Dis)comforts of homemaking in the face of recurring military presence
(University of Tartu)
Paper short abstract:
This paper explores notions and sensations of dis)comfort as they are expressed by residents of an Estonian parish where Soviet military planes have been replaced by NATO’s ultramodern combat aircrafts. What are the dis)comforts of home and homemaking in the face of recurring military presence?
Paper long abstract:
This paper explores notions and sensations of comfort and discomfort as they are expressed by inhabitants of Vasalemma, an Estonian parish where Soviet military planes have been recently replaced by NATO's ultramodern combat aircrafts. The parish is the site of a military air base established by the Soviet army in the 1940s and taken over by Estonian air forces in the mid-1990s. Since 2012, this air base has re-emerged as a state-of-the-art military complex linked into NATO's collective air defence system. Drawing on interviews and observations conducted on-site, this presentation looks at the dis)comforts of home and homemaking in the face of recurring military presence. What is it like to dwell in a multiethnic demilitarised zone that is being remilitarised after a short period of relative peace and quiet? How do the residents of Vasalemma make sense of and experience their home ground's military past and present?
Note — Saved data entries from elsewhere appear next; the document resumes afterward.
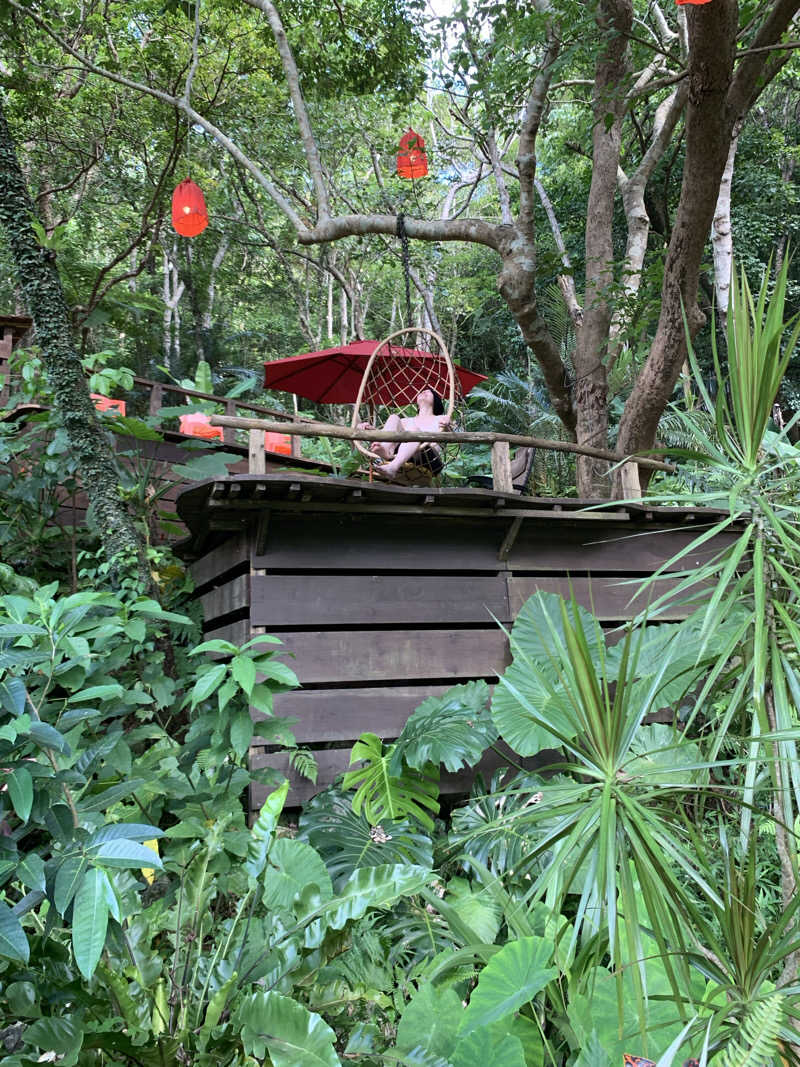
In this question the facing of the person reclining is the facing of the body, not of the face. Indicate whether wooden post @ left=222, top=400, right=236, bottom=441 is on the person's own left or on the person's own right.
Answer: on the person's own right

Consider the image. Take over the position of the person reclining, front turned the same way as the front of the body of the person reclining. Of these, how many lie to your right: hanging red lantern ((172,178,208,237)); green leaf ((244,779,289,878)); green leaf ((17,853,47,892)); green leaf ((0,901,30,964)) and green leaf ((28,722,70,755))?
1

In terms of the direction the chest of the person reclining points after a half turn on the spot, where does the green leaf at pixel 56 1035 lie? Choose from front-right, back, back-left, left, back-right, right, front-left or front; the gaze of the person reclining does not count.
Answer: back-right

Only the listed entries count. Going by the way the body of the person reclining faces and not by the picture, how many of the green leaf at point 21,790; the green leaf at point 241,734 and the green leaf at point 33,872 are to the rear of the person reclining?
0

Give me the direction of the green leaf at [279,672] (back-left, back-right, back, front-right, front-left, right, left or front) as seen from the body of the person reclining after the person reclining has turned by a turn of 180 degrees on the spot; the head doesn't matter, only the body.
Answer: back-right

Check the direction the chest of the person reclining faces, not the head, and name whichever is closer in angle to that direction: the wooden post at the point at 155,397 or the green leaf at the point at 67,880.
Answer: the green leaf

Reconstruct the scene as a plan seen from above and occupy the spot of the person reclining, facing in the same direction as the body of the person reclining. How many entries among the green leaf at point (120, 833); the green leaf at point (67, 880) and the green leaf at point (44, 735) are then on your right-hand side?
0

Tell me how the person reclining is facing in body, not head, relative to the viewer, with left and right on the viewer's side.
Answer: facing the viewer and to the left of the viewer

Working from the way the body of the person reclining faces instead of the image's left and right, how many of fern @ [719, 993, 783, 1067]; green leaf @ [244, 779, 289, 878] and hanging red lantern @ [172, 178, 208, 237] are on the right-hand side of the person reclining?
1
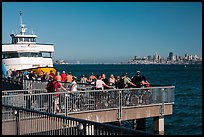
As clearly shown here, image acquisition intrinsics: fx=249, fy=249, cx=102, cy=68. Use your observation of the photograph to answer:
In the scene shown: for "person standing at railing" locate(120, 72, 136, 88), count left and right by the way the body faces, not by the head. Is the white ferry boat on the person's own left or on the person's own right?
on the person's own left

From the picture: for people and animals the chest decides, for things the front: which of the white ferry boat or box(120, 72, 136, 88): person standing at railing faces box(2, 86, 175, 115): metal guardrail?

Of particular interest is the aspect of noise: besides being a source of physical and emotional discomfort, noise is something that Cold-War era Soviet planes and contemporary NATO aircrafts share and is thus used to reflect on homemaking on a broader scale: Estonia's NATO membership and relationship to the Russian Federation, the presence of U.S. and other foreign troops in Estonia, tense international relations, the possibility of history repeating itself.